**What to do:** Examine each line of the data. Copy those that contain the string "SEMESTER".

[Data excerpts]
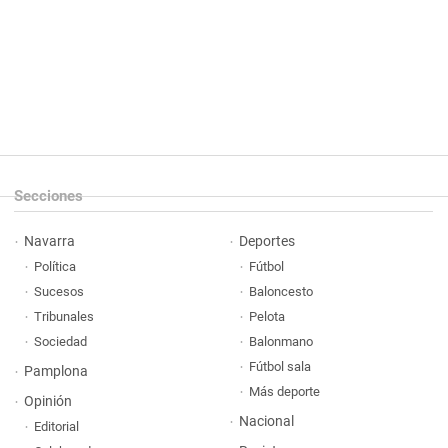
Secciones
Navarra
Deportes
Política
Fútbol
Sucesos
Baloncesto
Tribunales
Pelota
Sociedad
Balonmano
Fútbol sala
Pamplona
Más deporte
Opinión
Nacional
Editorial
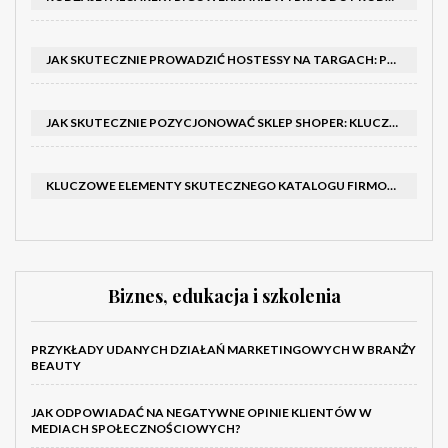
JAK SKUTECZNIE PROWADZIĆ HOSTESSY NA TARGACH: PORADNIK I SZKOLENIA
JAK SKUTECZNIE POZYCJONOWAĆ SKLEP SHOPER: KLUCZOWE KROKI I STRATEGIE
KLUCZOWE ELEMENTY SKUTECZNEGO KATALOGU FIRMOWEGO I BROSZURY
Biznes, edukacja i szkolenia
PRZYKŁADY UDANYCH DZIAŁAŃ MARKETINGOWYCH W BRANŻY
BEAUTY
JAK ODPOWIADAĆ NA NEGATYWNE OPINIE KLIENTÓW W
MEDIACH SPOŁECZNOŚCIOWYCH?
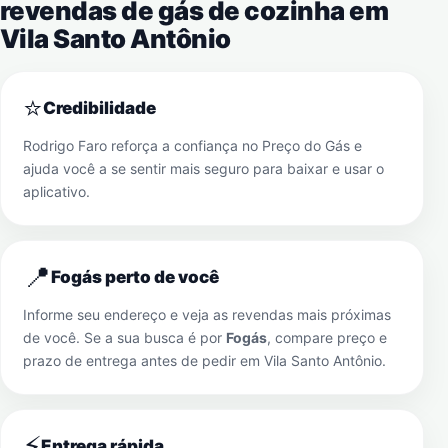
revendas de gás de cozinha em
Vila Santo Antônio
⭐
Credibilidade
Rodrigo Faro reforça a confiança no Preço do Gás e
ajuda você a se sentir mais seguro para baixar e usar o
aplicativo.
📍
Fogás perto de você
Informe seu endereço e veja as revendas mais próximas
de você. Se a sua busca é por
Fogás
, compare preço e
prazo de entrega antes de pedir em
Vila Santo Antônio
.
⚡
Entrega rápida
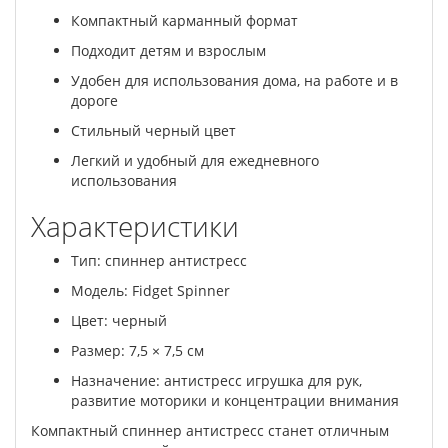
Компактный карманный формат
Подходит детям и взрослым
Удобен для использования дома, на работе и в
дороге
Стильный черный цвет
Легкий и удобный для ежедневного
использования
Характеристики
Тип: спиннер антистресс
Модель: Fidget Spinner
Цвет: черный
Размер: 7,5 × 7,5 см
Назначение: антистресс игрушка для рук,
развитие моторики и концентрации внимания
Компактный спиннер антистресс станет отличным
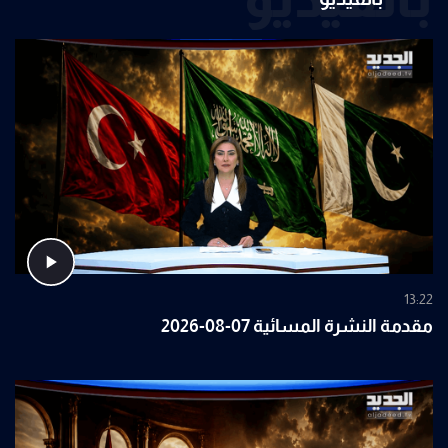
13:22
مقدمة النشرة المسائية 07-08-2026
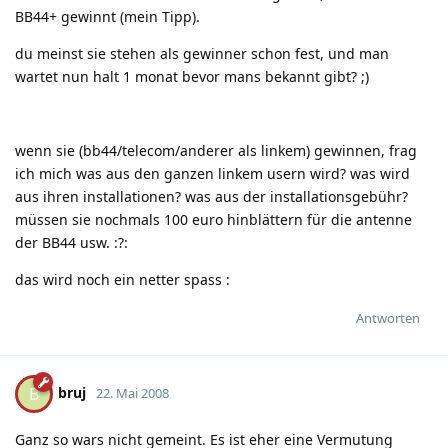
BB44+ gewinnt (mein Tipp).
du meinst sie stehen als gewinner schon fest, und man
wartet nun halt 1 monat bevor mans bekannt gibt?
;)
wenn sie (bb44/telecom/anderer als linkem) gewinnen, frag
ich mich was aus den ganzen linkem usern wird? was wird
aus ihren installationen? was aus der installationsgebühr?
müssen sie nochmals 100 euro hinblättern für die antenne
der BB44 usw.
:?:
das wird noch ein netter spass
:
Antworten
bruj
B
22. Mai 2008
Ganz so wars nicht gemeint. Es ist eher eine Vermutung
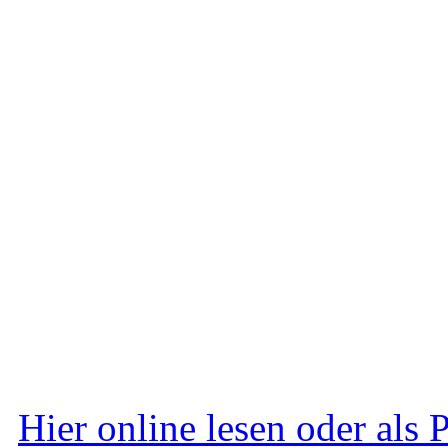
Hier online lesen oder als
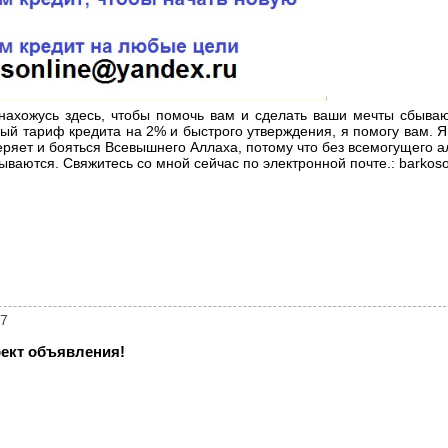
нахожусь здесь, чтобы помочь вам и сделать ваши мечты сбываю
ый тариф кредита на 2% и быстрого утверждения, я помогу вам. Я
веряет и бояться Всевышнего Аллаха, потому что без всемогущего а
ываются. Свяжитесь со мной сейчас по электронной почте.: barkos
97
ект объявления!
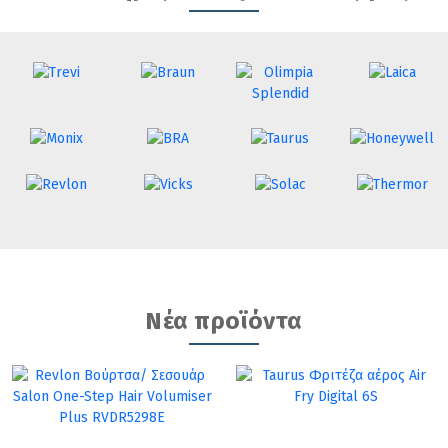
Νέα προϊόντα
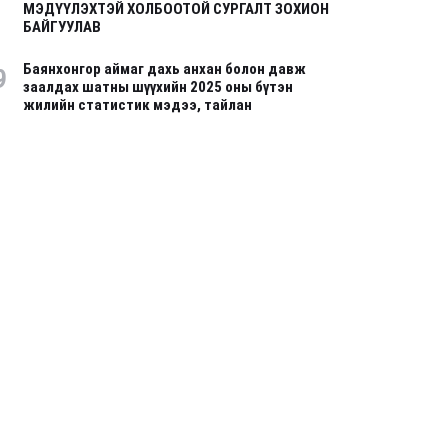
МЭДҮҮЛЭХТЭЙ ХОЛБООТОЙ СУРГАЛТ ЗОХИОН
БАЙГУУЛАВ
Баянхонгор аймаг дахь анхан болон давж
9
заалдах шатны шүүхийн 2025 оны бүтэн
жилийн статистик мэдээ, тайлан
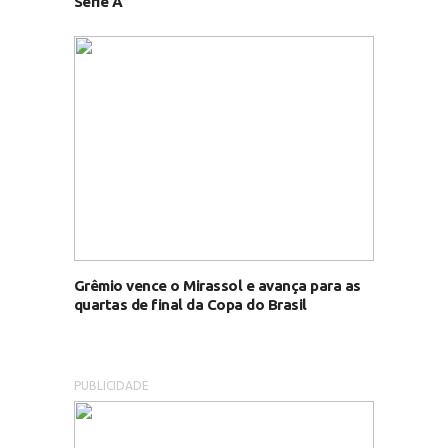
Série A
Grêmio vence o Mirassol e avança para as
quartas de final da Copa do Brasil
PUBLICIDADE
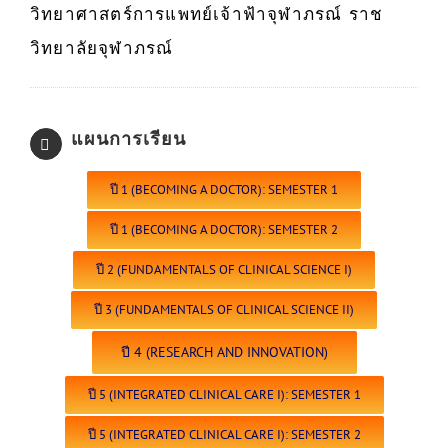
วิทยาศาสตร์การแพทย์เจ้าฟ้าจุฬาภรณ์ ราช
วิทยาลัยจุฬาภรณ์
แผนการเรียน
ปี 1 (BECOMING A DOCTOR): SEMESTER 1
ปี 1 (BECOMING A DOCTOR): SEMESTER 2
ปี 2 (FUNDAMENTALS OF CLINICAL SCIENCE I)
ปี 3 (FUNDAMENTALS OF CLINICAL SCIENCE II)
ปี 4 (RESEARCH AND INNOVATION)
ปี 5 (INTEGRATED CLINICAL CARE I): SEMESTER 1
ปี 5 (INTEGRATED CLINICAL CARE I): SEMESTER 2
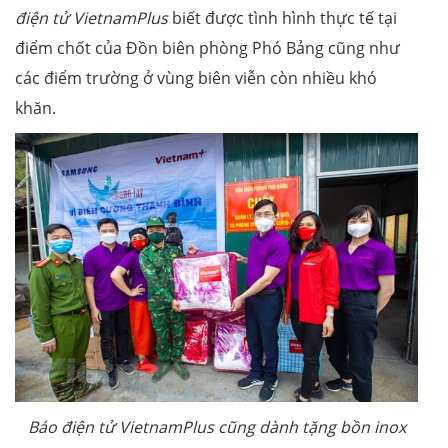
điện tử VietnamPlus
biết được tình hình thực tế tại
điểm chốt của Đồn biên phòng Phó Bảng cũng như
các điểm trường ở vùng biên viễn còn nhiều khó
khăn.
Báo điện tử VietnamPlus cũng dành tặng bồn inox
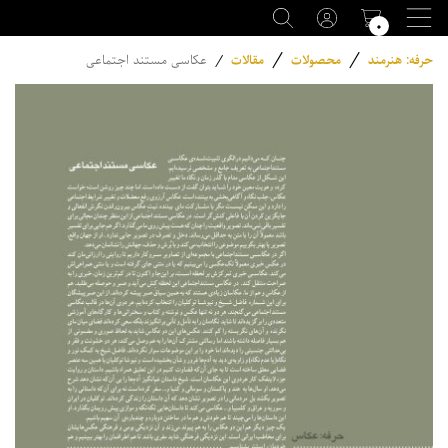
۰
/
/
حرفه: هنرمند
محصولات
مقالات
/
عکاسی مستند اجتماعی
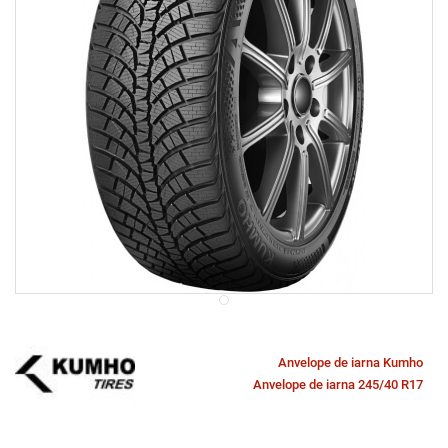
Anvelope de iarna Kumho
Anvelope de iarna 245/40 R17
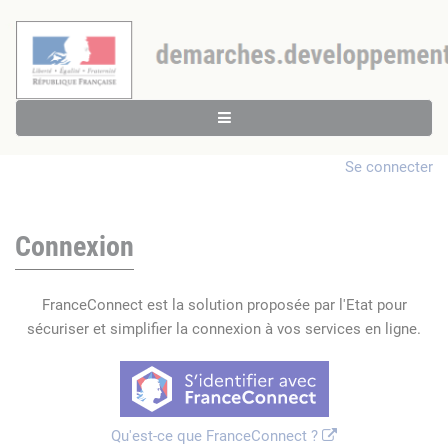
Se connecter
Connexion
FranceConnect est la solution proposée par l'Etat pour
sécuriser et simplifier la connexion à vos services en ligne.
Qu'est-ce que FranceConnect ?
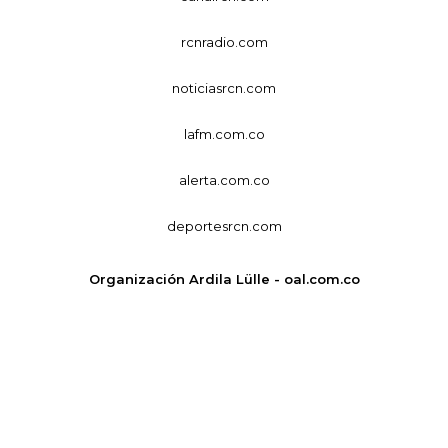
rcnradio.com
noticiasrcn.com
lafm.com.co
alerta.com.co
deportesrcn.com
Organización Ardila Lülle - oal.com.co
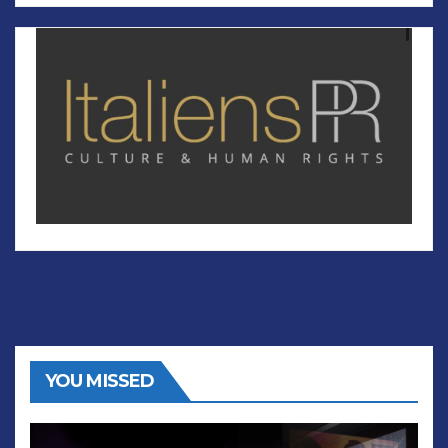
YOU MISSED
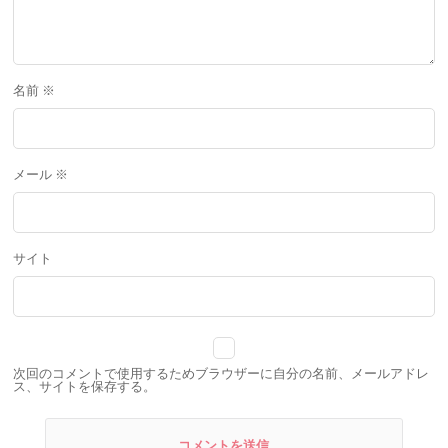
名前
※
メール
※
サイト
次回のコメントで使用するためブラウザーに自分の名前、メールアドレ
ス、サイトを保存する。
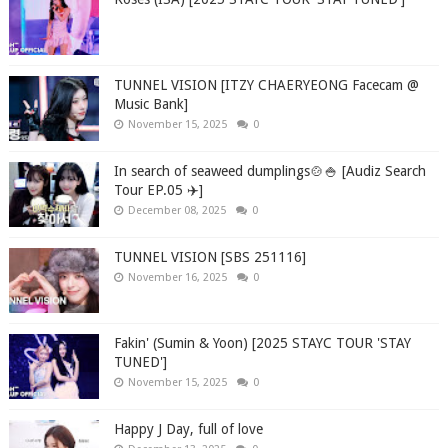
TUNNEL VISION [ITZY CHAERYEONG Facecam @
Music Bank]
November 15, 2025
0
In search of seaweed dumplings🍲🍚 [Audiz Search
Tour EP.05 ✈️]
December 08, 2025
0
TUNNEL VISION [SBS 251116]
November 16, 2025
0
Fakin' (Sumin & Yoon) [2025 STAYC TOUR 'STAY
TUNED']
November 15, 2025
0
Happy J Day, full of love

**Answer to this task:**
ปี 1 (BECOMING A DOCTOR): SEMESTER 1
ปี 1 (BECOMING A DOCTOR): SEMESTER 2
ปี 5 (INTEGRATED CLINICAL CARE I): SEMESTER 1
ปี 5 (INTEGRATED CLINICAL CARE I): SEMESTER 2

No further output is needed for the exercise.